Architects: Jonathan Barnes Architecture and Design
Location: Ohio State Capitol, Columbus, OH 43215, USA
Architect: Jonathan Barnes Architecture and Design
Project Year: 2008
Photographs: Brad Feinknopf
From the architect. This renovation project addressed the issues of sustainability through recycling, the reinvention of two historic, but not historically significant, structures to align with the brand of the owner’s business, and the investigation of and references to the work of two artists through this project.
The renovation of these existing residential structures, used as offices, was more than sustainable. It also created a typological transition from the adjoining first-ring suburban residential neighborhood to one side of the site to the more urban commercial retail strip on the other (thus preserving the character of both) through a new interpretation of the existing residential forms. And it responded to the desires of the owners of the resident business (a strategic design firm) to maintain the connection between their brand and the historic structures (and the disconnection of their brand with a new, slick office building).
The two structures are connected with a visually and functionally unifying atrium/entry and a fractured spherical void carved from the center.

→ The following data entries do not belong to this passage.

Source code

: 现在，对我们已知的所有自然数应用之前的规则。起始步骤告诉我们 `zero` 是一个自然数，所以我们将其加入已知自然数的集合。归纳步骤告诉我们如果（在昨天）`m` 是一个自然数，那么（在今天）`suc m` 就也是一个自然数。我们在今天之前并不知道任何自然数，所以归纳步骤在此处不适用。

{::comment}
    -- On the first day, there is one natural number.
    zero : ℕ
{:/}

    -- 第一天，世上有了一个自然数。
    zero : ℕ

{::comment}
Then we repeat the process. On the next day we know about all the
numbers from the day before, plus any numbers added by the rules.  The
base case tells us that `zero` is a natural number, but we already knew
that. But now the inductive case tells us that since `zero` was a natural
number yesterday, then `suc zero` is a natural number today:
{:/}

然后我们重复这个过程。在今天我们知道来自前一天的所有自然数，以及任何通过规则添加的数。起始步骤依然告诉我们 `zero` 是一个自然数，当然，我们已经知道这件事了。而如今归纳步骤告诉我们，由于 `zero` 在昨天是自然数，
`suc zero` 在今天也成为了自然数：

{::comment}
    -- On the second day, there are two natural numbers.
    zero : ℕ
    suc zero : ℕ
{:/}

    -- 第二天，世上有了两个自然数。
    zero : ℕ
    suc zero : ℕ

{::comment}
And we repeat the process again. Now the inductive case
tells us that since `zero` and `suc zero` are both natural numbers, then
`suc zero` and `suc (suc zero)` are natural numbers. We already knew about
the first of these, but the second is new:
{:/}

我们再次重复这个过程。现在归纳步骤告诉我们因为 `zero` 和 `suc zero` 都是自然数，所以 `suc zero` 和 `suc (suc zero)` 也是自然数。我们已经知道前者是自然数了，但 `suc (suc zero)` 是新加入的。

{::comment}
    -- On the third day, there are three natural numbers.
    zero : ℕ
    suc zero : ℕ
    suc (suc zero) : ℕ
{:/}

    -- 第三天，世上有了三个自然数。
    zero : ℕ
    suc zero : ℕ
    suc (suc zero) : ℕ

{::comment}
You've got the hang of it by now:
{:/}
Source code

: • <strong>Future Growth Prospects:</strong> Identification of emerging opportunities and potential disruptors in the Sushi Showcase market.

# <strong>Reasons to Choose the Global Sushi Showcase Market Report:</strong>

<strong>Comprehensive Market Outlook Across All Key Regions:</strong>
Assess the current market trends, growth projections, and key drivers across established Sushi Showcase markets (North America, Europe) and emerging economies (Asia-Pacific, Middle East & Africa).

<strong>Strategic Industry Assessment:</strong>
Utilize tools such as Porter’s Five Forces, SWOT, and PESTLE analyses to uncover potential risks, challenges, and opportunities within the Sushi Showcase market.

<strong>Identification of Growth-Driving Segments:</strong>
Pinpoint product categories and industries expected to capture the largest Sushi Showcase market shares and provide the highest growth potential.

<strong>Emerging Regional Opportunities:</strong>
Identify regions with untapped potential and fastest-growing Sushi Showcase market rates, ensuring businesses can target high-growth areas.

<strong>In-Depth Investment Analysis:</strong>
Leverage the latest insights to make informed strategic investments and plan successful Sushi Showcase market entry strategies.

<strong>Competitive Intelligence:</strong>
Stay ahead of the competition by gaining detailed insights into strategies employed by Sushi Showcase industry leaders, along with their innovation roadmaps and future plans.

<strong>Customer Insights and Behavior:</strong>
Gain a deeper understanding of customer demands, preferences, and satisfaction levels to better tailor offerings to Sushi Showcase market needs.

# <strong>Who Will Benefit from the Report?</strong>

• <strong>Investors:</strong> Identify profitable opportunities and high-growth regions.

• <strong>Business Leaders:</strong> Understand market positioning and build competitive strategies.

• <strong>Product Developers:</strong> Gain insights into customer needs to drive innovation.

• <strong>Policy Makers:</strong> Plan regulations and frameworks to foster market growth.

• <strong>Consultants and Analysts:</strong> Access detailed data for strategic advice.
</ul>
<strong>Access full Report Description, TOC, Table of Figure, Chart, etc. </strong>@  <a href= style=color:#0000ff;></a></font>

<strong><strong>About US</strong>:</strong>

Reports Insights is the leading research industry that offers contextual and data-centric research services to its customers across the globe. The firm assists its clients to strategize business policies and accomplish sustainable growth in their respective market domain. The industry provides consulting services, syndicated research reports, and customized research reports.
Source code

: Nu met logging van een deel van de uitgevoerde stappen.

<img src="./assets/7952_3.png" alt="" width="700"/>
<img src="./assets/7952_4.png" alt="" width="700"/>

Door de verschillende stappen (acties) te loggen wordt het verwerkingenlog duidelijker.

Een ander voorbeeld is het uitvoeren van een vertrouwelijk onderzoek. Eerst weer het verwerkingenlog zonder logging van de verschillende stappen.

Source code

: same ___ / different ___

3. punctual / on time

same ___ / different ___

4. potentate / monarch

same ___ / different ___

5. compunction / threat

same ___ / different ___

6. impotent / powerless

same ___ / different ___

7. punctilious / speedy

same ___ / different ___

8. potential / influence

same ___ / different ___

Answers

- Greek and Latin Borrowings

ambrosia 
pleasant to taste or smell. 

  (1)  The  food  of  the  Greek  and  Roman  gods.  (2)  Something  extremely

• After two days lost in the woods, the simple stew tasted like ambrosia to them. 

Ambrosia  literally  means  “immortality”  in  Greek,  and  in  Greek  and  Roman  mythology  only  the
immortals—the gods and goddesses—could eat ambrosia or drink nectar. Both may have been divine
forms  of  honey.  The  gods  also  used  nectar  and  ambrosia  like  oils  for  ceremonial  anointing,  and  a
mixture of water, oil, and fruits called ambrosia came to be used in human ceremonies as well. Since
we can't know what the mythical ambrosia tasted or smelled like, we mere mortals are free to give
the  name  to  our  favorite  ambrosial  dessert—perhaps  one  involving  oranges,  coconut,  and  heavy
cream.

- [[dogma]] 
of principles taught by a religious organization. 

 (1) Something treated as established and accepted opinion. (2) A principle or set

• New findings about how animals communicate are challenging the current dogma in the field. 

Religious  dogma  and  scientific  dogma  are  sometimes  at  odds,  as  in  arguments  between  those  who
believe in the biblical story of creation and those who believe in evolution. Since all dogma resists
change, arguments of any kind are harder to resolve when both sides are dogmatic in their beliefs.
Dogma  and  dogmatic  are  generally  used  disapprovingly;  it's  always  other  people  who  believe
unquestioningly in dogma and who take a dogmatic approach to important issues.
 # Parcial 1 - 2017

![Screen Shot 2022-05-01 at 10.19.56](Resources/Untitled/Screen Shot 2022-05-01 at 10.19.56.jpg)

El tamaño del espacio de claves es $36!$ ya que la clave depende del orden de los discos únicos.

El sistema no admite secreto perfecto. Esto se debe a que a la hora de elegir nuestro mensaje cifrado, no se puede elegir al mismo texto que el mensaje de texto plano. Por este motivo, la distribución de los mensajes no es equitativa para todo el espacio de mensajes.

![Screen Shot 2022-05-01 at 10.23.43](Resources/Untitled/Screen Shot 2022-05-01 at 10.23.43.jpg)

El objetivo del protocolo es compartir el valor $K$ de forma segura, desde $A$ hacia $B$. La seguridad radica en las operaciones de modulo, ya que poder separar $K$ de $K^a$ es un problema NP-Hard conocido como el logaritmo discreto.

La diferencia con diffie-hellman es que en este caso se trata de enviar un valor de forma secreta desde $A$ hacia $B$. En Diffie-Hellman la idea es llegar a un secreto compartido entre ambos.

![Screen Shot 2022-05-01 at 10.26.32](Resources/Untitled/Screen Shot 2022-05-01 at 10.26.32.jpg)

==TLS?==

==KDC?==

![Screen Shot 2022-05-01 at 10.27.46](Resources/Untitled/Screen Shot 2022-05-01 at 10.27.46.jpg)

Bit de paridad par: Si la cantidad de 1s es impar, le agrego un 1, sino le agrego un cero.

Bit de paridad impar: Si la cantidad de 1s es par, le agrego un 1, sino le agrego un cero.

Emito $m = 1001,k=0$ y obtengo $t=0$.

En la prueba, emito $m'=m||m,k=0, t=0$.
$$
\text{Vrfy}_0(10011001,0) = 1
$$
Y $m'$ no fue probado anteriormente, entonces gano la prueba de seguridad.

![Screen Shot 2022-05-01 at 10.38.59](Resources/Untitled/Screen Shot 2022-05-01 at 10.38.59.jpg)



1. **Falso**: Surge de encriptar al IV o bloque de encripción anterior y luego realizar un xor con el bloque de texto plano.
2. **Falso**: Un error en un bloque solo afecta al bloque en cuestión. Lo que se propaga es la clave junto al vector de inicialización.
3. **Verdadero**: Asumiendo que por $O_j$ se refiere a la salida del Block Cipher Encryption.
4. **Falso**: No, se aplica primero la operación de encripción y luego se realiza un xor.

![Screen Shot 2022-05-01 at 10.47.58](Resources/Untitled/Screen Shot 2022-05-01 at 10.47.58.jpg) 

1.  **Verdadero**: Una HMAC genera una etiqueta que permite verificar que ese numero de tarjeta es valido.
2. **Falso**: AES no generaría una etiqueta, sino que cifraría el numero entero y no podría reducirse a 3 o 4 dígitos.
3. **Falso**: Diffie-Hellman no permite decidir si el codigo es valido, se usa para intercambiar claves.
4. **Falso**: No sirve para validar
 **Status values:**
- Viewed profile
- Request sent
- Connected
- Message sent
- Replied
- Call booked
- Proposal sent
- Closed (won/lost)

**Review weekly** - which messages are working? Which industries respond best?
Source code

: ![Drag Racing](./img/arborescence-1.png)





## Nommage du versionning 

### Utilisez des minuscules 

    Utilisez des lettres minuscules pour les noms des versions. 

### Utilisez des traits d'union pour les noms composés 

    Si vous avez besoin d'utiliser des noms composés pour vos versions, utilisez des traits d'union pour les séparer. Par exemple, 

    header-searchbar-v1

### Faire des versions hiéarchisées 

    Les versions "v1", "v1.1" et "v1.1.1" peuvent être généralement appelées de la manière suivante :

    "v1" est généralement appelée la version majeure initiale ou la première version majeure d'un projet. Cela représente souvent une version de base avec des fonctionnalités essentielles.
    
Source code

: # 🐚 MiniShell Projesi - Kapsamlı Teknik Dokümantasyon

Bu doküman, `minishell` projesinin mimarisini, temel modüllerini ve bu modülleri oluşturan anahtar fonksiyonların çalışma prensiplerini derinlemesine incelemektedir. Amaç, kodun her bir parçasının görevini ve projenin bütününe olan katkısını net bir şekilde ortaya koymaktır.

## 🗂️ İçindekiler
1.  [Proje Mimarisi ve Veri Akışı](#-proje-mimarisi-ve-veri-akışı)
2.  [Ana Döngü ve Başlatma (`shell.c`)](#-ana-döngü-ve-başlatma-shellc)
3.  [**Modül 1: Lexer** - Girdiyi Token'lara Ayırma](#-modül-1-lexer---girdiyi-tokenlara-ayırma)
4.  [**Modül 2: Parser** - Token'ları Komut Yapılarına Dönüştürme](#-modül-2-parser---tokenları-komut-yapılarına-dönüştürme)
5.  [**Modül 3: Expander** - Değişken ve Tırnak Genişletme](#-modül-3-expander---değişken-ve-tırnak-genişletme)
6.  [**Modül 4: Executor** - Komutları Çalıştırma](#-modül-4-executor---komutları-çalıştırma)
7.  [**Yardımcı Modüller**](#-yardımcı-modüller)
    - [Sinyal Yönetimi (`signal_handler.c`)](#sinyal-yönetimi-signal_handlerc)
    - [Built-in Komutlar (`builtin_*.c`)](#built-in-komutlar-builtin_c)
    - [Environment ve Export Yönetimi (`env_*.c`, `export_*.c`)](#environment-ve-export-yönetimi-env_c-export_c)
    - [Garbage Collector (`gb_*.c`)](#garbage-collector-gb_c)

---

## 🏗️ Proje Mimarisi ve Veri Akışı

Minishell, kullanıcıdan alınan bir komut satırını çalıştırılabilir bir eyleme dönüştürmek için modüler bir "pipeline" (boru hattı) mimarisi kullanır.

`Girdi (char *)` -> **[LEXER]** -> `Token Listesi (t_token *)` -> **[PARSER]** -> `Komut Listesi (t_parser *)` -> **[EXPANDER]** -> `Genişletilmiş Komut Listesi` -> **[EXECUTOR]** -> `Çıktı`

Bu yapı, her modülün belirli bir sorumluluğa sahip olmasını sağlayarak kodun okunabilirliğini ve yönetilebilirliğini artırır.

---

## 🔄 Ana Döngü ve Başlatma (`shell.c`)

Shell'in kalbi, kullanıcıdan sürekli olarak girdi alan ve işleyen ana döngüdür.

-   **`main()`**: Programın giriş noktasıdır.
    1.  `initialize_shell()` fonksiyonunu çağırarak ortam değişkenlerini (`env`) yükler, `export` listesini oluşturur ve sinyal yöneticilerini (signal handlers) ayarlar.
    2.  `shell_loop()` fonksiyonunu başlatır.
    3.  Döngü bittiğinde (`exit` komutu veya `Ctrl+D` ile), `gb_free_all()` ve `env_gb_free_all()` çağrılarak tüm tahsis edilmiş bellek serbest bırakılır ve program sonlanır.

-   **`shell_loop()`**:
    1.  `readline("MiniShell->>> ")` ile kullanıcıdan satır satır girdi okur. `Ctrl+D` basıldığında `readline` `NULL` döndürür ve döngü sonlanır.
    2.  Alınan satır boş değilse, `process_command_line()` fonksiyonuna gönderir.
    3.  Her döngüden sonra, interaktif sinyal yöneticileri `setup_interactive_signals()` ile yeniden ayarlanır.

Sections of the gabled roofs were raised to increase interior daylight and functional volume. The spherical void, as defined by circular excisions with their internal structure exposed, is a reference to the work of Gordon Matta-Clark, a groundbreaking conceptual artist of the 60’s and 70’s, whose manipulations of existing structures saw buildings as sculptural material and questioned assumptions of space, enclosure and the relationships between building components. His work is also referenced on this project’s exterior, where existing windows were kept, but also expanded and connected, often between floors, to create graphic symbols in the facades. Once again, the floor structure exposed by the windows between floors was left raw. The work of George Rousse, the French photographer, is also referenced in this project’s interior, where new sightlines are created through unexpectedly opened and connected spaces and, through the use of color, these serially joined spaces simultaneously expand and collapse the interior space.
The two-story connector, with a polycarbonate glazed roof, is a major source of daylight for the interiors, filtering and reflecting light through openings to the adjacent workspaces. A stair and second level bridge provide a convenient, centralized access where none had existed before. The opened walls and new sightlines provide a more collaborative work environment and brief “behind the scenes” displays of these areas for visiting clients. New volumes under flat roofs connecting existing gables enable the expansion of the offices with increasing the building’s footprint. The building’s exterior has been reclad with a dark gray cement board and stainless steel rainscreen providing continuity to the existing variegated forms of the structure.